Tuesday, 20 December 2011

Up and Down

Sir James Dyson, the inventor of the Dual Cyclone bagless vacuum cleaner, expressing his view that failure should be appreciated rather than punished.


Relating to his own experiences on designing his vacuum cleaner, Dyson admits that he didn’t make a perfect prototype immediately after he came up with the idea of using cyclone technology to improve vacuum cleaners.  Instead, it took 5127 prototypes and 15 years to create a working model.  During the process, he came upon tough times as funds ran low.  Despite these challenges, Dyson continued to work on his prototypes.

Even after Dyson’s first marketable product was completed, his work was not yet done.  He and his team continues to improve their vacuum cleaners, as they are currently on their 35th iteration of their original marketed product.

As every iteration is completed, Dyson and his team finds that there is always something that could be improved.  Dyson describes the design process as continuous and never-ending, endlessly frustrating, yet enormously rewarding at the same time.  Thus, Dyson is no stranger to failure, and he does not let failure intimidate him.  Instead, he welcomes it.

In 1991, it won the International Design Fair prize in Japan, and became a status symbol there.Using the income from the Japanese licence, James Dyson set up the Dyson company, opening a research centre and factory in Wiltshire, England, in June 1993. His first production version of a dual cyclone vacuum cleaner featuring constant suction was the DC01, sold for £200. Even though market research showed that people wouldn’t be happy with a transparent container for the dust, Dyson and his team decided to make a transparent container anyway and this turned out to be a popular and enduring feature which has been heavily copied.
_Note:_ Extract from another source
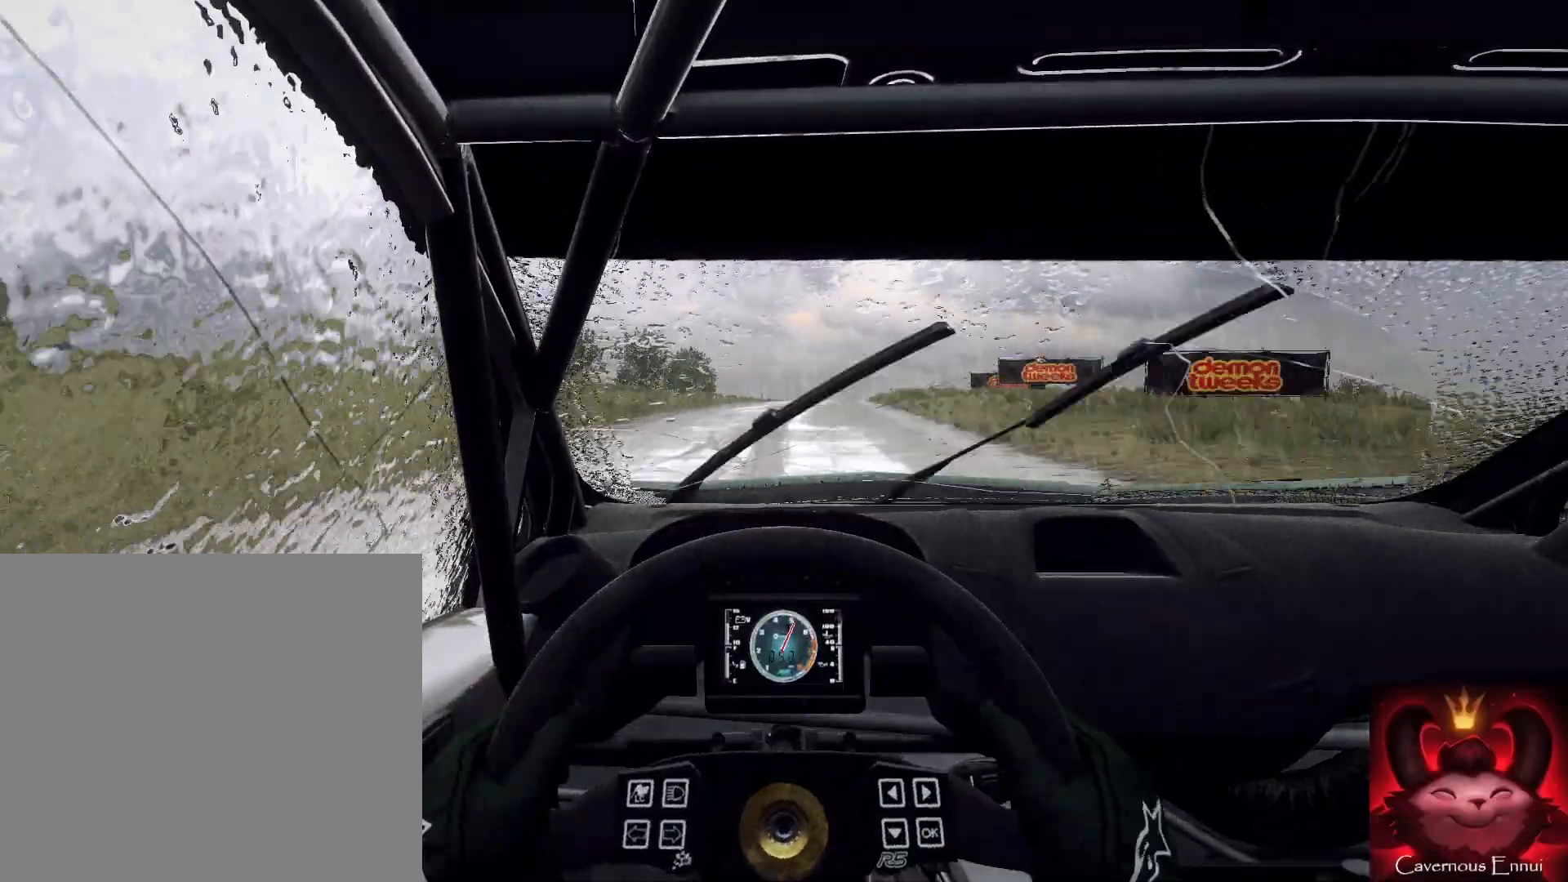
{"buttons": [], "left_stick": "center", "right_stick": "up", "events": [[300, "left_stick", "right"], [500, "left_stick", "center"]]}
The DC01 became the biggest selling vacuum cleaner in the UK in just 18months.


After the introduction of the cylinder machine, DC02, DC02 Absolute, DC02 De Stijl, DC05, DC04, DC06 and DC04 Zorbster, the root Cyclone was introduced in April 2001 as the Dyson DC07, which uses seven smaller funnels on top of the vacuum. By 2009, Dyson began creating other air-powered technologies, the AirBlade hand drier, the Air Multiplier bladeless fan and Dyson Hot, the bladeless fan heater.